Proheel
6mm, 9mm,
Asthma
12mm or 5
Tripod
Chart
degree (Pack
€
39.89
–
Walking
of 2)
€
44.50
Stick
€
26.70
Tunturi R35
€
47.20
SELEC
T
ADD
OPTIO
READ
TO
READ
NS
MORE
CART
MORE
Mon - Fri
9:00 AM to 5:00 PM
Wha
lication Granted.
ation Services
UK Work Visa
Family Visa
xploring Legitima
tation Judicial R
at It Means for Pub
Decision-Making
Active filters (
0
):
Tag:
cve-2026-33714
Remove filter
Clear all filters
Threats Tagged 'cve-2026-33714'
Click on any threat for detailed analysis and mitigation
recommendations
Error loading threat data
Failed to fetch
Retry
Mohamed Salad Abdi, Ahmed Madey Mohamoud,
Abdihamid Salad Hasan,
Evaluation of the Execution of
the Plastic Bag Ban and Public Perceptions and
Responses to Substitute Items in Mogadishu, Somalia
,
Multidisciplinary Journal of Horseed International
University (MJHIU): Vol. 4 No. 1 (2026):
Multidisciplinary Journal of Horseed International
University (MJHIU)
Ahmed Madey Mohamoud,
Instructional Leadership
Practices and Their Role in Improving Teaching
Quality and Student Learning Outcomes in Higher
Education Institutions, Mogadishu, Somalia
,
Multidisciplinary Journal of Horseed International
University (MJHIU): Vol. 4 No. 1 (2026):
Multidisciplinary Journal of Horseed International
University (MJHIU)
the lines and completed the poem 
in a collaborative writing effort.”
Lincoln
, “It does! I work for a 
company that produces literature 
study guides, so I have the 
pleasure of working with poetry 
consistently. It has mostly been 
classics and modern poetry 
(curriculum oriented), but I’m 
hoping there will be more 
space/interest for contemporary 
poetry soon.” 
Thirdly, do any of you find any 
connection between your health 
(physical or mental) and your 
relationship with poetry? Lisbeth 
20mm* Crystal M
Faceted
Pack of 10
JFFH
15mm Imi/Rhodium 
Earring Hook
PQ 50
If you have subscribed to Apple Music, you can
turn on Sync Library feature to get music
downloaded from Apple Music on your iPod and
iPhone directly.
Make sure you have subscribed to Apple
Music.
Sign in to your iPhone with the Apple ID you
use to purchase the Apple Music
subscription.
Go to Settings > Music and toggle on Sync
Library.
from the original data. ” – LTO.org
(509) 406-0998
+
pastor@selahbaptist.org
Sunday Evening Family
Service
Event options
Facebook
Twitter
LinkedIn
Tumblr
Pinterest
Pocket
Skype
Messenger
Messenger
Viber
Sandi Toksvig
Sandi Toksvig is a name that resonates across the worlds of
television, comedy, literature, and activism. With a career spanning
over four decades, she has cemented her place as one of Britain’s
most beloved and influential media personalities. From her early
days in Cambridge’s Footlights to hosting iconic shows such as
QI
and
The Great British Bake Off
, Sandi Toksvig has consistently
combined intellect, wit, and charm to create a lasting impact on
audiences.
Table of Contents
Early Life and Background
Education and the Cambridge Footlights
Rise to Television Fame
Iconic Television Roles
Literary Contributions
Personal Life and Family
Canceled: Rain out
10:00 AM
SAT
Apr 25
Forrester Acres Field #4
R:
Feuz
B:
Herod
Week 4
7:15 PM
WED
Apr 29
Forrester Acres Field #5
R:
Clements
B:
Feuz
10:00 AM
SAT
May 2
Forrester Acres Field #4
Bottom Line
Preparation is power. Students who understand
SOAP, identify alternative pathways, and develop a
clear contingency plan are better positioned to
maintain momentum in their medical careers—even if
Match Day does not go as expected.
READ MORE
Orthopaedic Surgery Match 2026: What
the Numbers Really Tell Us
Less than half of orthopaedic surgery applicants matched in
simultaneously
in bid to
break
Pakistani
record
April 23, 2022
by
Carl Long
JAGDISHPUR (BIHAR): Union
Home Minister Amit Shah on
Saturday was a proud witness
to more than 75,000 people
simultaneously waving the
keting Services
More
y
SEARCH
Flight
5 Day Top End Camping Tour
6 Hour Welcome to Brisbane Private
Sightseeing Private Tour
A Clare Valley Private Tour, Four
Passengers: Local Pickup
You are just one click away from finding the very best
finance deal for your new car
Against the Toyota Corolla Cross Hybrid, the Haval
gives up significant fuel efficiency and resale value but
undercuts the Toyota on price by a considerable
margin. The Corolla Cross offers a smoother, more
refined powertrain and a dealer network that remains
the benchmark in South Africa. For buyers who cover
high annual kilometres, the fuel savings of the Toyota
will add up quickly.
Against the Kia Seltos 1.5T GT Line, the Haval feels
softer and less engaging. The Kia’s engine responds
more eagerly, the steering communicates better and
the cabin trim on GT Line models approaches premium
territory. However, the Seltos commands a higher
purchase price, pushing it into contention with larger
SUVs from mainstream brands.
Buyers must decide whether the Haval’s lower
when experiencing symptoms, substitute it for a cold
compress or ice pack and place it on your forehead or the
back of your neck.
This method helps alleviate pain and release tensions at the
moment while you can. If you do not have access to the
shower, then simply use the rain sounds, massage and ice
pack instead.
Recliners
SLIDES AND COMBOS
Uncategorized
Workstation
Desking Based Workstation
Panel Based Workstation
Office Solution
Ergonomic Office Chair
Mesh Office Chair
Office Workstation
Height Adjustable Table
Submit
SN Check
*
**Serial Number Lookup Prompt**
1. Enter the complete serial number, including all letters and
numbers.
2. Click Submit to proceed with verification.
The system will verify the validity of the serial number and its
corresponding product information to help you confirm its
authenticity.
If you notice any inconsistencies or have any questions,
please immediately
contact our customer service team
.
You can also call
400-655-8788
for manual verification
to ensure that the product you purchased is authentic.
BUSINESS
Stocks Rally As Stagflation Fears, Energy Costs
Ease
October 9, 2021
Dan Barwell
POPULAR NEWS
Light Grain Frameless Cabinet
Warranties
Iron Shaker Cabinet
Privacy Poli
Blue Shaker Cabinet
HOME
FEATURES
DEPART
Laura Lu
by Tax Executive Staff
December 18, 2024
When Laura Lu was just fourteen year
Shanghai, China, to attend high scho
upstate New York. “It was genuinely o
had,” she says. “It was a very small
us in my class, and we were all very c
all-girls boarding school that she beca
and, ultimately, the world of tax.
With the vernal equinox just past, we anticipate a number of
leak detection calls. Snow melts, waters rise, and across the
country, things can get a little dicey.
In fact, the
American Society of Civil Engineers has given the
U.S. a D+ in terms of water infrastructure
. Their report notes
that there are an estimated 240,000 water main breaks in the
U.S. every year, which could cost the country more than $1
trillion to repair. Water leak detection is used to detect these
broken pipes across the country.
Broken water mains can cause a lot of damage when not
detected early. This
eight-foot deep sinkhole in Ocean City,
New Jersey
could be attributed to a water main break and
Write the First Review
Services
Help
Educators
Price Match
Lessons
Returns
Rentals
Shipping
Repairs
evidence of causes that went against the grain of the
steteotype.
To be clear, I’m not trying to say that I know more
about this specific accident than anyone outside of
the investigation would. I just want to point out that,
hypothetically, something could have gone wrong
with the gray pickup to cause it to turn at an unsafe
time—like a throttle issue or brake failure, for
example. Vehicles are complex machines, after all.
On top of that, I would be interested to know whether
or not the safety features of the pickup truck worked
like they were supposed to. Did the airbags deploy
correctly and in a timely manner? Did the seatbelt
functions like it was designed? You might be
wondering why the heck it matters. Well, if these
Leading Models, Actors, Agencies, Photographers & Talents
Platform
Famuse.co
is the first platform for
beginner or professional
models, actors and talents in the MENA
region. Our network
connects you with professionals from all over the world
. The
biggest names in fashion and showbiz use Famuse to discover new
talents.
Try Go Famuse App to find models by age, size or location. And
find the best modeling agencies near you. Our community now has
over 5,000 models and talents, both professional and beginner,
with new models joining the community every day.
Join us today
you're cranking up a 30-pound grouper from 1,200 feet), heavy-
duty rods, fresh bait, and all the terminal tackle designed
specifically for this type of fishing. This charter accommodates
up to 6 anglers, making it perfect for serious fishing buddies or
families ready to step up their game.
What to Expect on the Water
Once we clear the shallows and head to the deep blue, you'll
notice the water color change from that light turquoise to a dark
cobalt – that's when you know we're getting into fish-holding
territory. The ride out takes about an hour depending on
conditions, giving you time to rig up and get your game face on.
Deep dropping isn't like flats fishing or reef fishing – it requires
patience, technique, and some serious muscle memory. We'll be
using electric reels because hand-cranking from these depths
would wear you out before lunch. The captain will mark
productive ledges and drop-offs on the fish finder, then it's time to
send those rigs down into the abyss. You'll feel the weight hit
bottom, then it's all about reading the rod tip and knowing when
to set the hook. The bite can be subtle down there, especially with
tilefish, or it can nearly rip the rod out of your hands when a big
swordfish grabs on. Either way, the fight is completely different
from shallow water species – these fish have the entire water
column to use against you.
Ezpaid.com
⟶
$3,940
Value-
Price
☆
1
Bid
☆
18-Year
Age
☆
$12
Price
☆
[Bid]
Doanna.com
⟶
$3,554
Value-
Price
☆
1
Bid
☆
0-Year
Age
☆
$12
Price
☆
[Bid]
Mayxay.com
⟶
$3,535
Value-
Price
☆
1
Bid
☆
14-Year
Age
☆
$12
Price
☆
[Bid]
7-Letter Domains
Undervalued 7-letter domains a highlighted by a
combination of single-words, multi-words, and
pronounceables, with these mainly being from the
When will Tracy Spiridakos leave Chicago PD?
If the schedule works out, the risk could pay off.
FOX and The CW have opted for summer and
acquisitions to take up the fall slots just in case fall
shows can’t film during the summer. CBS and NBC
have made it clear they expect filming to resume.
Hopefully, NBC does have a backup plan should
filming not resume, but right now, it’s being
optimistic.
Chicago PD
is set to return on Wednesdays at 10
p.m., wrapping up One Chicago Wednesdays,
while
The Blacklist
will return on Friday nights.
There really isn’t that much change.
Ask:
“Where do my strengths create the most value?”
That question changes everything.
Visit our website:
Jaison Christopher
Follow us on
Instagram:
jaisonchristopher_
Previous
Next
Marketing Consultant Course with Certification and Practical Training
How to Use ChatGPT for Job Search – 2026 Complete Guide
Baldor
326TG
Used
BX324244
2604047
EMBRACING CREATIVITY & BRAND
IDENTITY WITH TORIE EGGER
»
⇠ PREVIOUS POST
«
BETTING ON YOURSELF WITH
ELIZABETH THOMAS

☆ ☆ ☆ ☆ ☆

Restate word for word the lines above, beginning at the first one and ending at the line that carries "at It Means for Pub".

# Written response
Proheel
6mm, 9mm,
Asthma
12mm or 5
Tripod
Chart
degree (Pack
€
39.89
–
Walking
of 2)
€
44.50
Stick
€
26.70
Tunturi R35
€
47.20
SELEC
T
ADD
OPTIO
READ
TO
READ
NS
MORE
CART
MORE
Mon - Fri
9:00 AM to 5:00 PM
Wha
lication Granted.
ation Services
UK Work Visa
Family Visa
xploring Legitima
tation Judicial R
at It Means for Pub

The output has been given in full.